Dataset entries:
==============================
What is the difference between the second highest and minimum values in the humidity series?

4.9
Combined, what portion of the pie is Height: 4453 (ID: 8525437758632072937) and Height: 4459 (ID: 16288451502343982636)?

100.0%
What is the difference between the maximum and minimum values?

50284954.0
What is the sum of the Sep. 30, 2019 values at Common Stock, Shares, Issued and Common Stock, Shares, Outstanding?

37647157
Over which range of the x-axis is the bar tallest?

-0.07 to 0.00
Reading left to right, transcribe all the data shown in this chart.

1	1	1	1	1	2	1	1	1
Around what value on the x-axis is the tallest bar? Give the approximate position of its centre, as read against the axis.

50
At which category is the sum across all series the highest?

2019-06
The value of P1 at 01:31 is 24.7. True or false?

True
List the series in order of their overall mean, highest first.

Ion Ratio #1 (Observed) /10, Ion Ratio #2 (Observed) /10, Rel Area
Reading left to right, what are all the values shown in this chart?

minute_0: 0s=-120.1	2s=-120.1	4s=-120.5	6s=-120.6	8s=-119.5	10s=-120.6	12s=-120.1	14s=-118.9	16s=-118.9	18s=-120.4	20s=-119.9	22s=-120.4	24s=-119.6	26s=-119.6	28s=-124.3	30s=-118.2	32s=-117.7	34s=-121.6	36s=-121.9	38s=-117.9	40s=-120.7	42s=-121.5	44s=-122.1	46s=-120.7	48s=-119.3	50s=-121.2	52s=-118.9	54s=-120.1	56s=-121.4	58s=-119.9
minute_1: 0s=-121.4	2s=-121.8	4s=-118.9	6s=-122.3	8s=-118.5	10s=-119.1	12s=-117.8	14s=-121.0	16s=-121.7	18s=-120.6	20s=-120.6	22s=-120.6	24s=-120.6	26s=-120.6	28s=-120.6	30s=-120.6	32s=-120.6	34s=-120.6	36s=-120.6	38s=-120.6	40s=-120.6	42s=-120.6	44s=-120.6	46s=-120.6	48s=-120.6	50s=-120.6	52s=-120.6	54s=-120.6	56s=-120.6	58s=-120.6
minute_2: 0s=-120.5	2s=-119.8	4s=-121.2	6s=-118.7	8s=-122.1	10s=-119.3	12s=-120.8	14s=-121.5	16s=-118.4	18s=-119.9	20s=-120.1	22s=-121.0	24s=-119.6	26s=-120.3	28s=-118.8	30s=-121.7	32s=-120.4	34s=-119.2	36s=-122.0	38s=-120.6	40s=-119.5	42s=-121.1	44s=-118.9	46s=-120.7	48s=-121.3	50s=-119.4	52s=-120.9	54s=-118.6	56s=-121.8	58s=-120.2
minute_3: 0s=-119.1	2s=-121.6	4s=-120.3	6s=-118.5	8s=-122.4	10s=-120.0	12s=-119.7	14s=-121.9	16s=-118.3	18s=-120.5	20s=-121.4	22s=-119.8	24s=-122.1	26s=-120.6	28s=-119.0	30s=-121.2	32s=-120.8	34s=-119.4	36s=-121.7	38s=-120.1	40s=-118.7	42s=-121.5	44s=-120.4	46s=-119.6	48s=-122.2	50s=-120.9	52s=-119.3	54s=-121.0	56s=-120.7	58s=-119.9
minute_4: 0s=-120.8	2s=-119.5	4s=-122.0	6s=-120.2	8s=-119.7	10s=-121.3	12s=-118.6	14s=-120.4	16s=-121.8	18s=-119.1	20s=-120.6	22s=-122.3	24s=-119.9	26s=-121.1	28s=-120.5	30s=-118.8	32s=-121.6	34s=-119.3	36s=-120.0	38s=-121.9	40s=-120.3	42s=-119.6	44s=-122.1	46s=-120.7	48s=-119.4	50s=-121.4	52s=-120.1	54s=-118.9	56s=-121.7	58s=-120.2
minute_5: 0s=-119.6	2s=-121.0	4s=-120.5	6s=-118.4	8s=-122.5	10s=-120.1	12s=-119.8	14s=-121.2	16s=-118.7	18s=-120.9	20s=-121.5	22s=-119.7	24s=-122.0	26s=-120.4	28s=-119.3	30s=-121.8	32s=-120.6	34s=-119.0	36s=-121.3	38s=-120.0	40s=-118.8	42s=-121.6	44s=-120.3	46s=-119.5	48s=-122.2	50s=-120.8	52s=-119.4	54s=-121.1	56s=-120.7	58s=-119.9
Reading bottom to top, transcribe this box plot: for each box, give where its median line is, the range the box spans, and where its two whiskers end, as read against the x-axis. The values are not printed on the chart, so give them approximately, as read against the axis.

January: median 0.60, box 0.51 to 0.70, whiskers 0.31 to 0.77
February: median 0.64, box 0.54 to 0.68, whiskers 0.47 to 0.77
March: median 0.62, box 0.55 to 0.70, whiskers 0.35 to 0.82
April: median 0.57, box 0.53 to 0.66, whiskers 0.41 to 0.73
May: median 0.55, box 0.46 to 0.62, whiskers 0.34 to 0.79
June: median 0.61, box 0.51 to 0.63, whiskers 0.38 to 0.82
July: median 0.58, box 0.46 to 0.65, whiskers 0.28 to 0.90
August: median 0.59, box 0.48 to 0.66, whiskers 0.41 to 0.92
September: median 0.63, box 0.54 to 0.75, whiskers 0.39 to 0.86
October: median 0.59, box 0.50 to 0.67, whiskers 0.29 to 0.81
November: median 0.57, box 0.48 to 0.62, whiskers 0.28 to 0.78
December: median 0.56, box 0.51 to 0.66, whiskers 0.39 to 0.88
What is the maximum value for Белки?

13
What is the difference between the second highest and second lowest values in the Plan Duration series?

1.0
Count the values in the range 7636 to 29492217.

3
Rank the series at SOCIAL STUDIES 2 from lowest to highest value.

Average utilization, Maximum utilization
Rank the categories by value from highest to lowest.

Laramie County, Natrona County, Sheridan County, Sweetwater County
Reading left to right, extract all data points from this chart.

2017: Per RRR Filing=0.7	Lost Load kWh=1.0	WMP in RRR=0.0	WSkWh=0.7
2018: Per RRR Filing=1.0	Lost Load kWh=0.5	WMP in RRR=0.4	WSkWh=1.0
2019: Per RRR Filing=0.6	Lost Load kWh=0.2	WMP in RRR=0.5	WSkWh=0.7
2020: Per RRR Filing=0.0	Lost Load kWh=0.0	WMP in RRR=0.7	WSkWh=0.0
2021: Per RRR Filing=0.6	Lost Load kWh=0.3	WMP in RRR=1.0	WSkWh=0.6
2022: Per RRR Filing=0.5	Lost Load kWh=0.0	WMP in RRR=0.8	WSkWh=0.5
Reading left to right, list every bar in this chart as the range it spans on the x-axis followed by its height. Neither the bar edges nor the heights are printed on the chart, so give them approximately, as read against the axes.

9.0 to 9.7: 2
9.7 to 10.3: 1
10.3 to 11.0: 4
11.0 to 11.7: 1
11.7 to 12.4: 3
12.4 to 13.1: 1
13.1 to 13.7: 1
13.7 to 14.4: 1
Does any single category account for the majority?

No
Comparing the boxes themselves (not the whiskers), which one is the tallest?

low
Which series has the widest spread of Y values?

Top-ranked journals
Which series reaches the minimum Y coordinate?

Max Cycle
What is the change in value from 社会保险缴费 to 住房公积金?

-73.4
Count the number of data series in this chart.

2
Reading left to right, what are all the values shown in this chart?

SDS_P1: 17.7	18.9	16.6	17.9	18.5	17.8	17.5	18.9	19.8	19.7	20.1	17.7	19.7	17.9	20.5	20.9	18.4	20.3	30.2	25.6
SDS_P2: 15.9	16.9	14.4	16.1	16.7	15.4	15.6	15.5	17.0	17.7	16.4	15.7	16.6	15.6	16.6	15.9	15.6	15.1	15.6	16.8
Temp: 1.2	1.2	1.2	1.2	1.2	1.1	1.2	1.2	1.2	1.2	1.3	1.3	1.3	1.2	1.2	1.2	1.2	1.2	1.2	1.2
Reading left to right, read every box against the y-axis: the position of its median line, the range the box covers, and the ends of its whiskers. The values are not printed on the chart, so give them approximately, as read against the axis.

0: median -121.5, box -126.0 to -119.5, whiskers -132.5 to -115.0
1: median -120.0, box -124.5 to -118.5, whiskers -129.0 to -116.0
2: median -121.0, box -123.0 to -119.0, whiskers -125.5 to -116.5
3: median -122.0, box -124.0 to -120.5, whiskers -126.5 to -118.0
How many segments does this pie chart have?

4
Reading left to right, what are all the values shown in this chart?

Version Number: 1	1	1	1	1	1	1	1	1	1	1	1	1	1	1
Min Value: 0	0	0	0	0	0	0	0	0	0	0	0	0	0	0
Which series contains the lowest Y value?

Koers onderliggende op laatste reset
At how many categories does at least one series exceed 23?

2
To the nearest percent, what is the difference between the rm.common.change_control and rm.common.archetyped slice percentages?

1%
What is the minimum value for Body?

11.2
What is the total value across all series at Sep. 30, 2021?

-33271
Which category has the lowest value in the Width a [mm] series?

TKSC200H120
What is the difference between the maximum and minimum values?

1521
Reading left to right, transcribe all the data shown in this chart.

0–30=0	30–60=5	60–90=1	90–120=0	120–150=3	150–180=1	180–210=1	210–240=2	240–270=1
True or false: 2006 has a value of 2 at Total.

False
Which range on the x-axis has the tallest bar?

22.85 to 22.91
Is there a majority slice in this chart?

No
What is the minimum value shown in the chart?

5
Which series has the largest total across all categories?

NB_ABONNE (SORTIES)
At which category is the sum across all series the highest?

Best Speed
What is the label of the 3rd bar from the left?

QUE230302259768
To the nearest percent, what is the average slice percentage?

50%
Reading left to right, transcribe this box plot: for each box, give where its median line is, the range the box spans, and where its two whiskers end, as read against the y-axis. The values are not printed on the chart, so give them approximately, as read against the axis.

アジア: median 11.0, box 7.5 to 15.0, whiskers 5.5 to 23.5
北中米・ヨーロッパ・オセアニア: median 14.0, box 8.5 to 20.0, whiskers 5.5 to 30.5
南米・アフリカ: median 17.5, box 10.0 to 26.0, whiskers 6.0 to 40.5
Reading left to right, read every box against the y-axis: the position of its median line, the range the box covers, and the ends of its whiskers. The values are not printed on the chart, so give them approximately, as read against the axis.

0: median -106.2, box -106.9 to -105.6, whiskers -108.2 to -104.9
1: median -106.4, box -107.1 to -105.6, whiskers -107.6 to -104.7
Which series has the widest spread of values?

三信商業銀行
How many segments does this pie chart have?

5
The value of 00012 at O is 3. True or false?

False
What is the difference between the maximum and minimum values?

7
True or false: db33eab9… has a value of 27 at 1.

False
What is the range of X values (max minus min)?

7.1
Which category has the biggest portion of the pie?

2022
==============================
Exercise details:
Copy out every line in the rows above that contains the word "category". Case counts, so a line matches only if the letters' capitalization is the same.

Written answer:
At which category is the sum across all series the highest?
Does any single category account for the majority?
Which category has the lowest value in the Width a [mm] series?
At which category is the sum across all series the highest?
Which category has the biggest portion of the pie?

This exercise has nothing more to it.